WORK TASK ▸ Reproduce the data below, renaming every "category" to "group" and leaving everything else unchanged. Leave the pictures out of your version.

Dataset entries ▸
━━━━━━━━━━━━━━━━

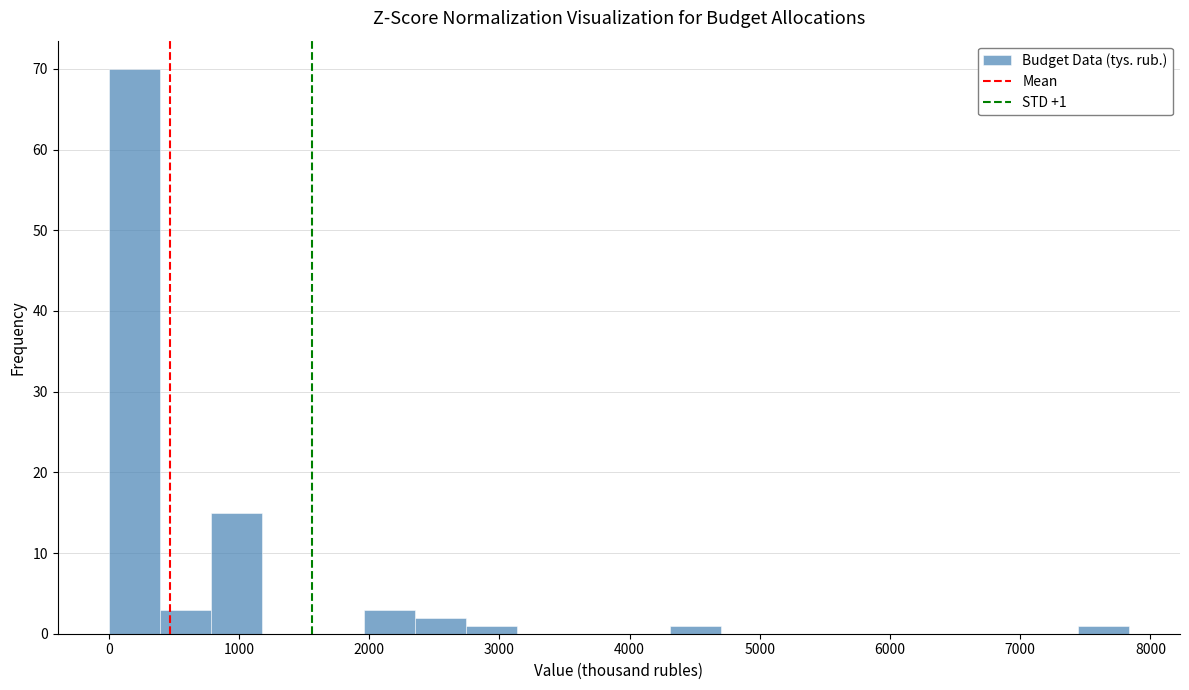

Around what value on the x-axis is the tallest bar? Give the approximate position of its centre, as read against the axis.

200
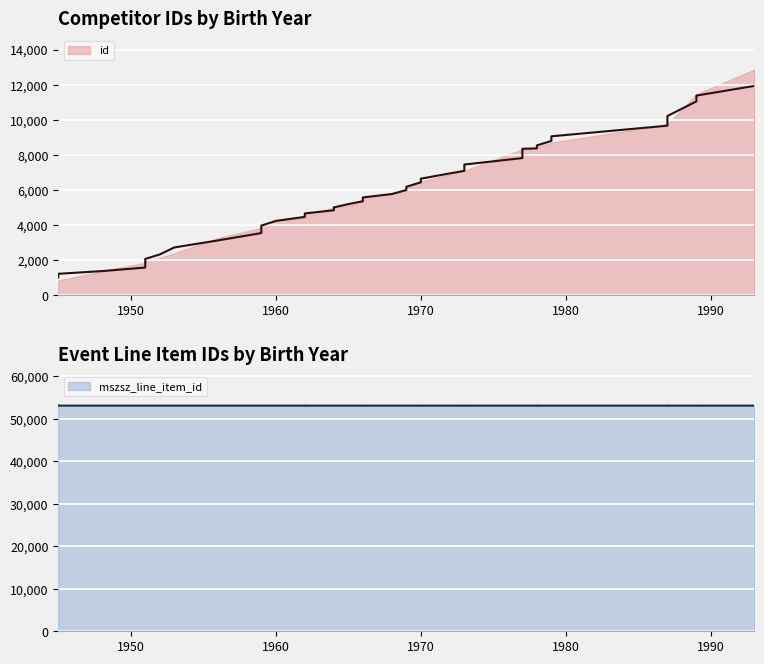

How many values in the id series are below 5806?

20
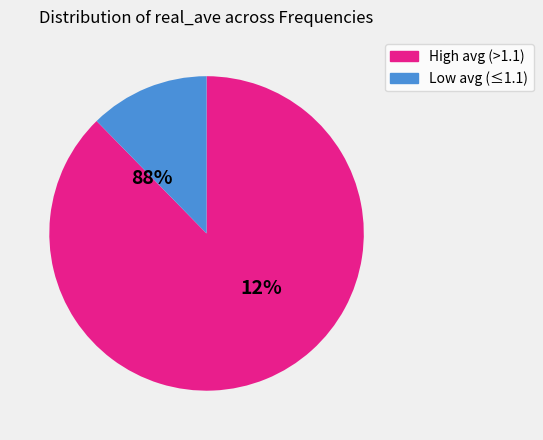

Does any single category account for the majority?

Yes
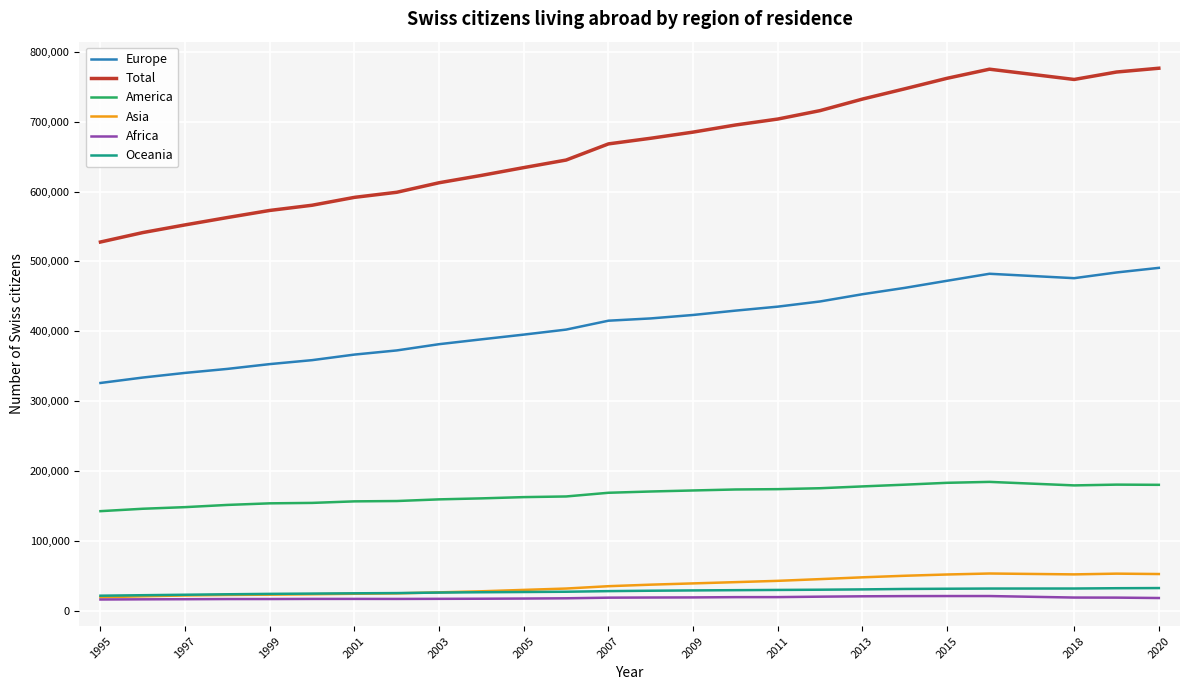

Which series has the largest range (max minus min)?

Total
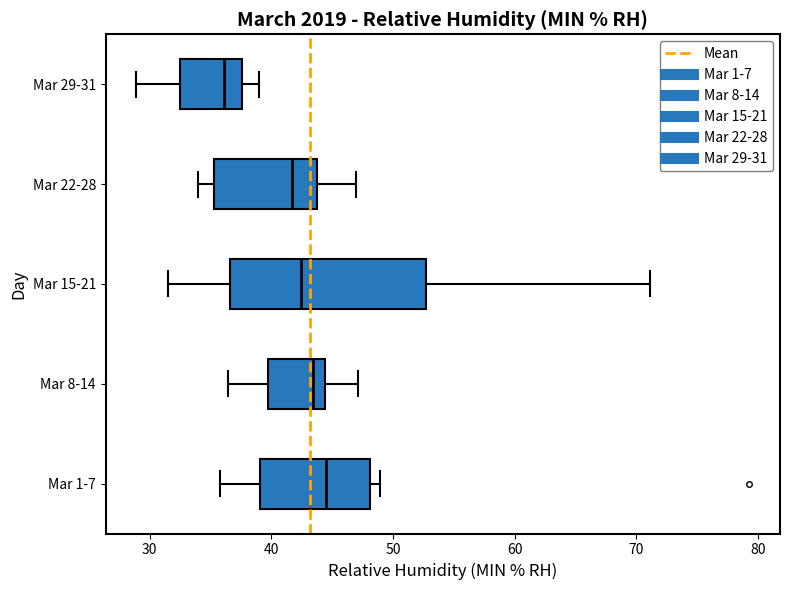

Which box has the furthest to the left median line?

Mar 29-31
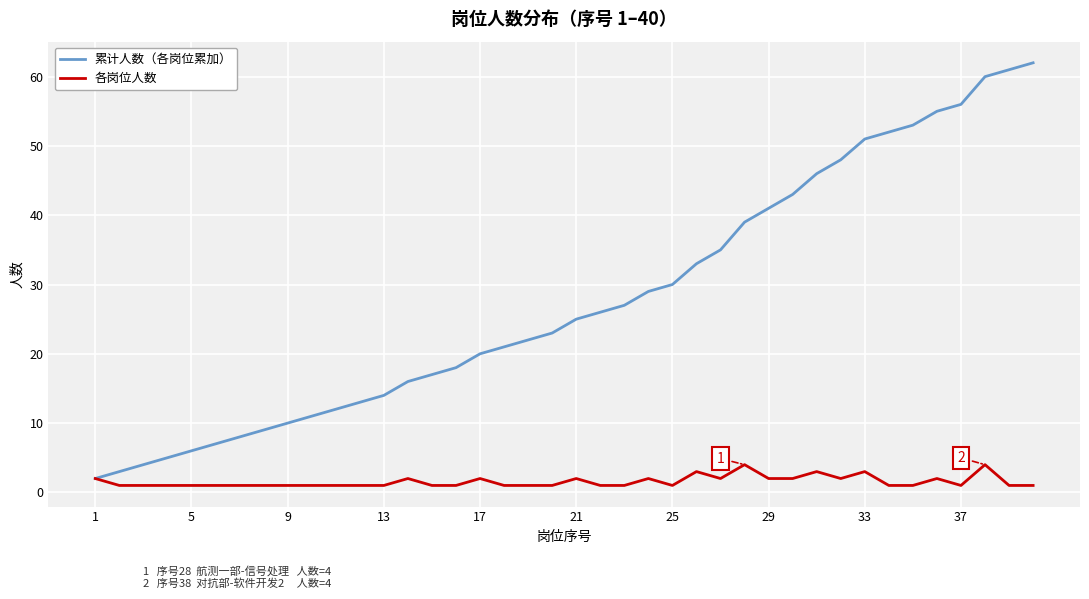

Is this an area chart (filled region under the line)?

No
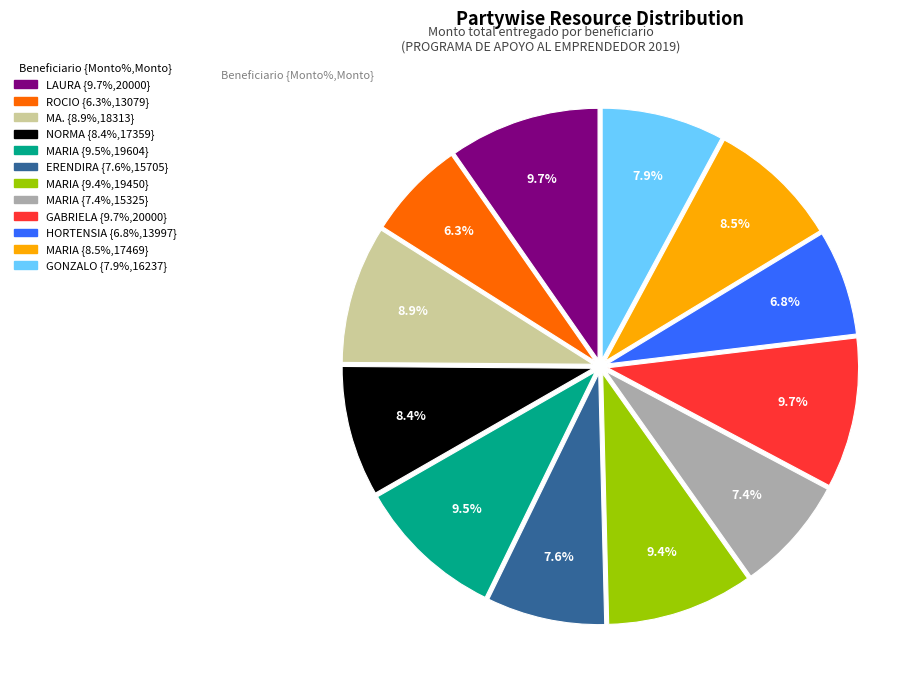

Does any single category account for the majority?

No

━━━━━━━━━━━━━━━━

ANSWER TO THIS PROBLEM ▸
Around what value on the x-axis is the tallest bar? Give the approximate position of its centre, as read against the axis.

200

How many values in the id series are below 5806?

20

Does any single group account for the majority?

Yes

Which series has the largest range (max minus min)?

Total

Which box has the furthest to the left median line?

Mar 29-31

Is this an area chart (filled region under the line)?

No

Does any single group account for the majority?

No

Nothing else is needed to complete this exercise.